Tarefas solicitadas |
1. Indique se cada afirmação abaixo está de acordo com o texto sobre “O Segundo Rosto”. Responda sim ou não e cite literalmente as palavras do texto que decidem a resposta.
(a) “O Segundo Rosto” é o terceiro filme da trilogia da paranoia de John Frankenheimer.
(b) O filme tem fotografia em cores.
(c) Nos filmes anteriores da trilogia, a paranoia era imediatamente política.
2. Apresente, por favor, como lista numerada e sem linhas em branco, o trecho dos registros que vai do início deles até a linha que contém “mit genau justiertem Abstand beleuchten den”, com as duas pontas incluídas. Deixe as imagens fora da resposta.

Texto para análise |
====
Terceiro filme da trilogia da paranoia do diretor John Frankenheimer, “O
Segundo Rosto” (Seconds, 1966) é uma obra que merece ser revisitada com cuidado,
47 anos depois. Isso porque a sua estranha fotografia granulada em preto e
branco com bizarros e claustrofóbicos planos de câmera acabaram criando um
verdadeiro clássico da paranoia e da esquizofrenia. Marca de uma década que
vivia o auge da Guerra Fria e um filme dotado de uma misteriosa sensibilidade
gnóstica que, mais tarde, produções como “Show de Truman”, “Matrix” e “Cidade das
Sombras” explorariam: uma sinistra “Companhia” promete fazer pessoas “renascerem”
em novas identidades, sob uma suposta promessa de liberdade e autorrealização.
Porém, o jogo é desigual e seus “clientes” descobrirão isso de uma terrível
maneira.
Um filme para ser revisitado com
todo cuidado. “O Segundo Rosto” (Seconds, 1966) de John Frankenheimer é o
terceiro filme da sua trilogia da paranoia, depois de “O Candidato da
Manchúria”, (The Manchurian Candidate, 1962) e “Sete Dias em Maio” (Seven Days
in May, 1964). Sua estranha e fascinante fotografia em preto e branco
granulada, os bizarros ângulos de câmera conseguidos através de lentes grande
angular (“olho de peixe”) e a utilização de câmera manual dão um aspecto
doentio e paranoico que muitos críticos chamaram de estilo sci fi noir. O visual é expressionista: é como se tivessem pego o
quadro “O Grito” de Edward Munch e dado vida cinematograficamente.
O filme
deve ser revisitado com cuidado porque, voltando a assisti-lo 47 anos depois,
percebemos que sua narrativa possui diversas camadas de interpretação. Se nos
filmes anteriores da trilogia a paranoia era imediatamente política, aqui o
diretor mergulha no psiquismo de um indivíduo com a suspeita de que o mundo ao
redor pode ser falso e conspirador. Essa é a primeira camada narrativa de o
“Segundo Rosto”, que faz lembrar a paranoia de personagens como os de Jim Carey
em “Show de Truman” ou de Keanu Reeves em “Matrix”.
====
Registros do conjunto de dados |
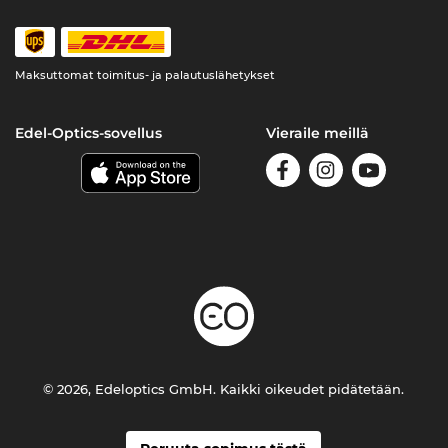
Maksuttomat toimitus- ja palautuslähetykset
Edel-Optics-sovellus
Vieraile meillä
© 2026, Edeloptics GmbH. Kaikki oikeudet pidätetään.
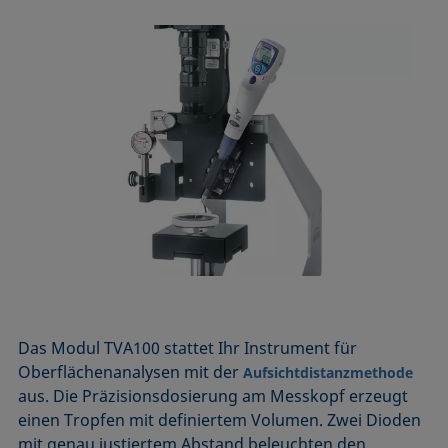
Das Modul TVA100 stattet Ihr Instrument für
Oberflächenanalysen mit der
Aufsichtdistanzmethode
aus. Die Präzisionsdosierung am Messkopf erzeugt
einen Tropfen mit definiertem Volumen. Zwei Dioden
mit genau justiertem Abstand beleuchten den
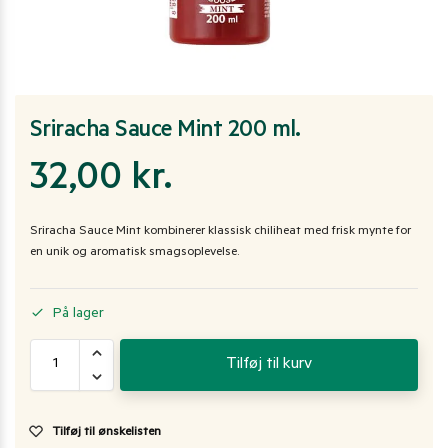
Sriracha Sauce Mint 200 ml.
32,00
kr.
Sriracha Sauce Mint kombinerer klassisk chiliheat med frisk mynte for
en unik og aromatisk smagsoplevelse.
På lager
Tilføj til kurv
Tilføj til ønskelisten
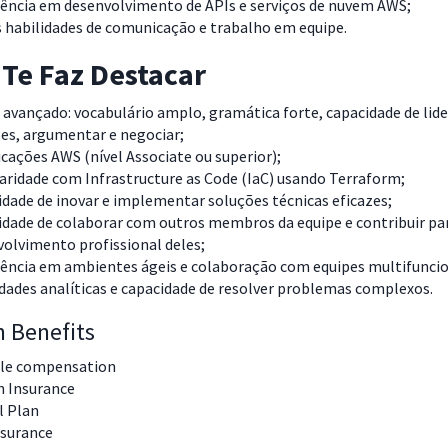
iência em desenvolvimento de APIs e serviços de nuvem AWS;
 habilidades de comunicação e trabalho em equipe.
Te Faz Destacar
 avançado: vocabulário amplo, gramática forte, capacidade de lide
es, argumentar e negociar;
icações AWS (nível Associate ou superior);
aridade com Infrastructure as Code (IaC) usando Terraform;
dade de inovar e implementar soluções técnicas eficazes;
dade de colaborar com outros membros da equipe e contribuir pa
olvimento profissional deles;
iência em ambientes ágeis e colaboração com equipes multifuncio
dades analíticas e capacidade de resolver problemas complexos.
n Benefits
ble compensation
h Insurance
l Plan
nsurance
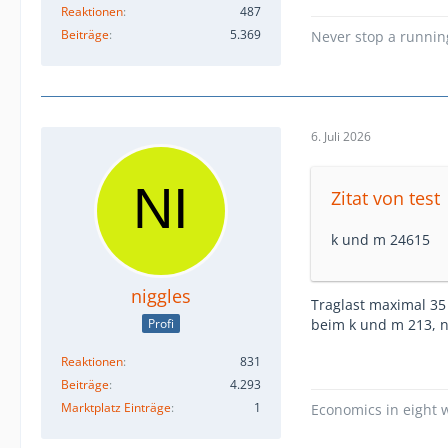
Reaktionen
487
Beiträge
5.369
Never stop a runni
6. Juli 2026
Zitat von test
k und m 24615
niggles
Traglast maximal 35
beim k und m 213, n
Profi
Reaktionen
831
Beiträge
4.293
Marktplatz Einträge
1
Economics in eight w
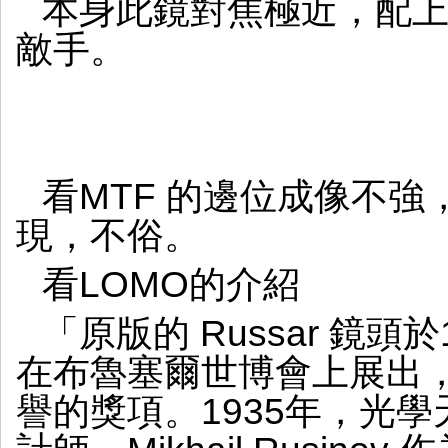
本身此鏡對焦極近，配上M
敵手。
看MTF 的邊位成像不
現，不俗。
看LOMO的介紹
「原版的 Russar 鏡頭於1
在布魯塞爾世博會上展出
譽的獎項。1935年，光學天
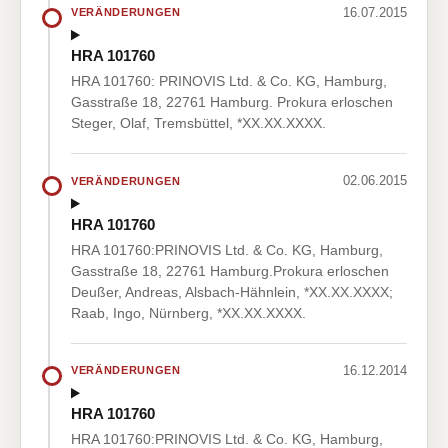
16.07.2015
VERÄNDERUNGEN
HRA 101760
HRA 101760: PRINOVIS Ltd. & Co. KG, Hamburg,
Gasstraße 18, 22761 Hamburg. Prokura erloschen
Steger, Olaf, Tremsbüttel, *XX.XX.XXXX.
02.06.2015
VERÄNDERUNGEN
HRA 101760
HRA 101760:PRINOVIS Ltd. & Co. KG, Hamburg,
Gasstraße 18, 22761 Hamburg.Prokura erloschen
Deußer, Andreas, Alsbach-Hähnlein, *XX.XX.XXXX;
Raab, Ingo, Nürnberg, *XX.XX.XXXX.
16.12.2014
VERÄNDERUNGEN
HRA 101760
HRA 101760:PRINOVIS Ltd. & Co. KG, Hamburg,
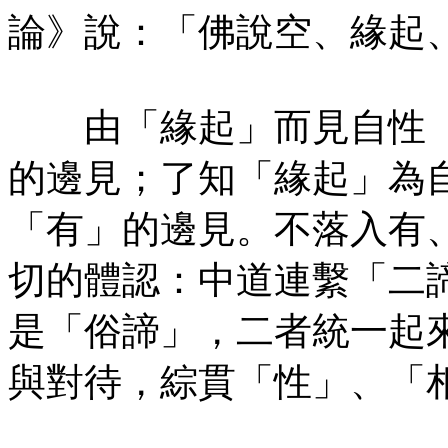
論》說：「佛說空、緣起
由「緣起」而見自性「
的邊見；了知「緣起」為
「有」的邊見。不落入有
切的體認：中道連繫「二
是「俗諦」，二者統一起
與對待，綜貫「性」、「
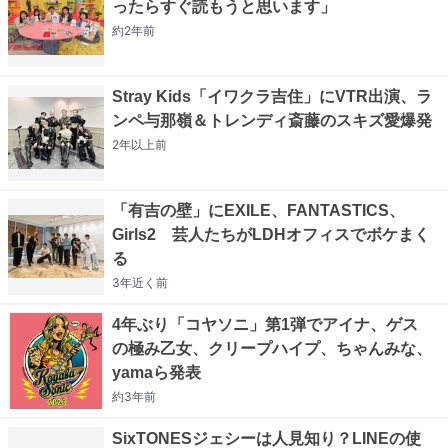
ったらすぐ読もうと思います」
約2年
前
Stray Kids「イワクラ吉住」にVTR出演、ラ
ンペ与那嶺＆トレンディ斎藤のスキズ愛爆発
2年以上
前
「有吉の壁」にEXILE、FANTASTICS、
Girls2 芸人たちがLDHオフィスでボケまく
る
3年近く
前
4年ぶり「コヤソニ」第1弾でアイナ、ゲス
の極み乙女、クリープハイプ、ちゃんみな、
yamaら発表
約3年
前
SixTONESジェシーは人見知り？LINEの使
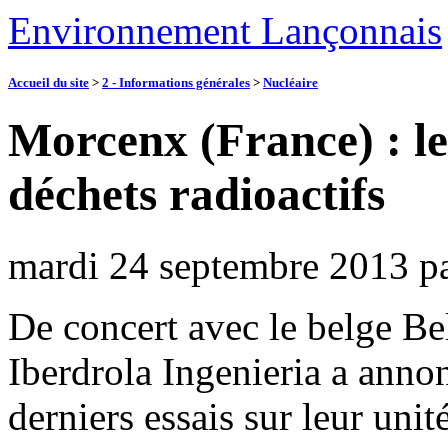
Environnement Lançonnais
Accueil du site
>
2 - Informations générales
>
Nucléaire
Morcenx (France) : le
déchets radioactifs
mardi 24 septembre 2013
p
De concert avec le belge Be
Iberdrola Ingenieria a anno
derniers essais sur leur unit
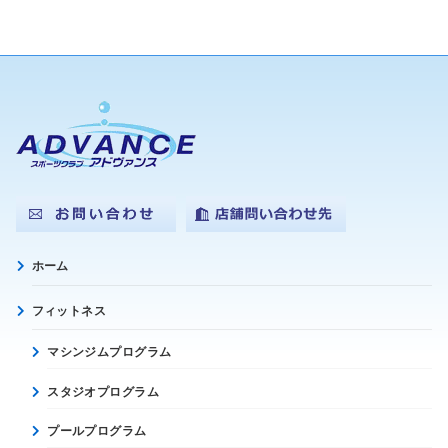
ホーム
フィットネス
マシンジムプログラム
スタジオプログラム
プールプログラム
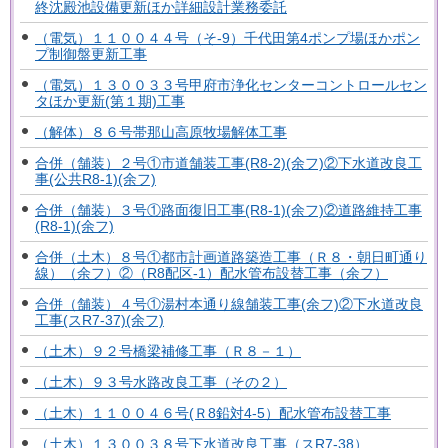
終沈殿池設備更新ほか詳細設計業務委託
（電気）１１００４４号（そ-9）千代田第4ポンプ場ほかポン
プ制御盤更新工事
（電気）１３００３３号甲府市浄化センターコントロールセン
タほか更新(第１期)工事
（解体）８６号帯那山高原牧場解体工事
合併（舗装）２号①市道舗装工事(R8-2)(余フ)②下水道改良工
事(公共R8-1)(余フ)
合併（舗装）３号①路面復旧工事(R8-1)(余フ)②道路維持工事
(R8-1)(余フ)
合併（土木）８号①都市計画道路築造工事（Ｒ８・朝日町通り
線）（余フ）②（R8配区-1）配水管布設替工事（余フ）
合併（舗装）４号①湯村本通り線舗装工事(余フ)②下水道改良
工事(スR7-37)(余フ)
（土木）９２号橋梁補修工事（Ｒ８－１）
（土木）９３号水路改良工事（その２）
（土木）１１００４６号(Ｒ8鉛対4-5）配水管布設替工事
（土木）１３００３８号下水道改良工事（スR7-38）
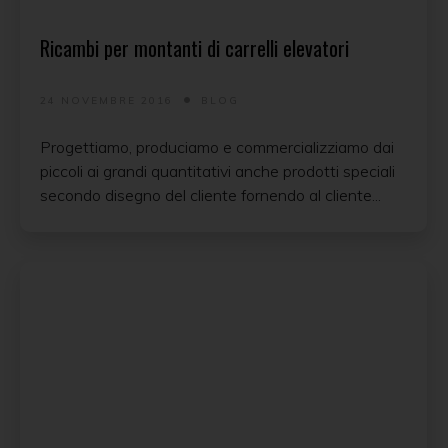
Ricambi per montanti di carrelli elevatori
24 NOVEMBRE 2016
BLOG
Progettiamo, produciamo e commercializziamo dai
piccoli ai grandi quantitativi anche prodotti speciali
secondo disegno del cliente fornendo al cliente...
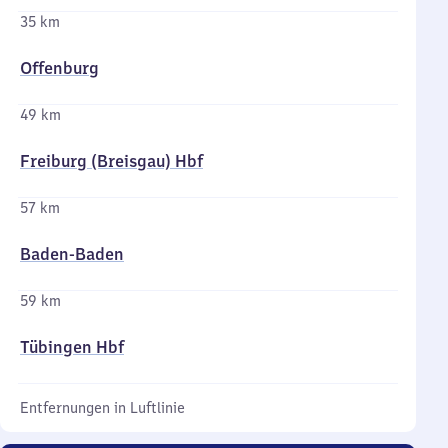
35 km
Offenburg
49 km
Freiburg (Breisgau) Hbf
57 km
Baden-Baden
59 km
Tübingen Hbf
Entfernungen in Luftlinie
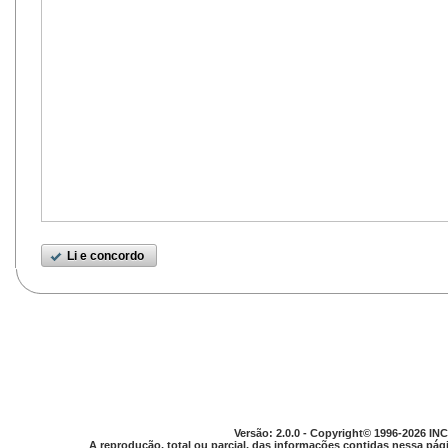
Li e concordo
Versão: 2.0.0 - Copyright© 1996-2026 INC
A reprodução, total ou parcial, das informações contidas nessa pági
====
Resultados esperados |
1.
(a) Sim: “Terceiro filme da trilogia da paranoia do diretor John Frankenheimer”.
(b) Não: “sua estranha fotografia granulada em preto e branco”.
(c) Sim: “Se nos filmes anteriores da trilogia a paranoia era imediatamente política”.

2.
1. Maksuttomat toimitus- ja palautuslähetykset
2. Edel-Optics-sovellus
3. Vieraile meillä
4. © 2026, Edeloptics GmbH. Kaikki oikeudet pidätetään.
5. Das Modul TVA100 stattet Ihr Instrument für
6. Oberflächenanalysen mit der
7. Aufsichtdistanzmethode
8. aus. Die Präzisionsdosierung am Messkopf erzeugt
9. einen Tropfen mit definiertem Volumen. Zwei Dioden
10. mit genau justiertem Abstand beleuchten den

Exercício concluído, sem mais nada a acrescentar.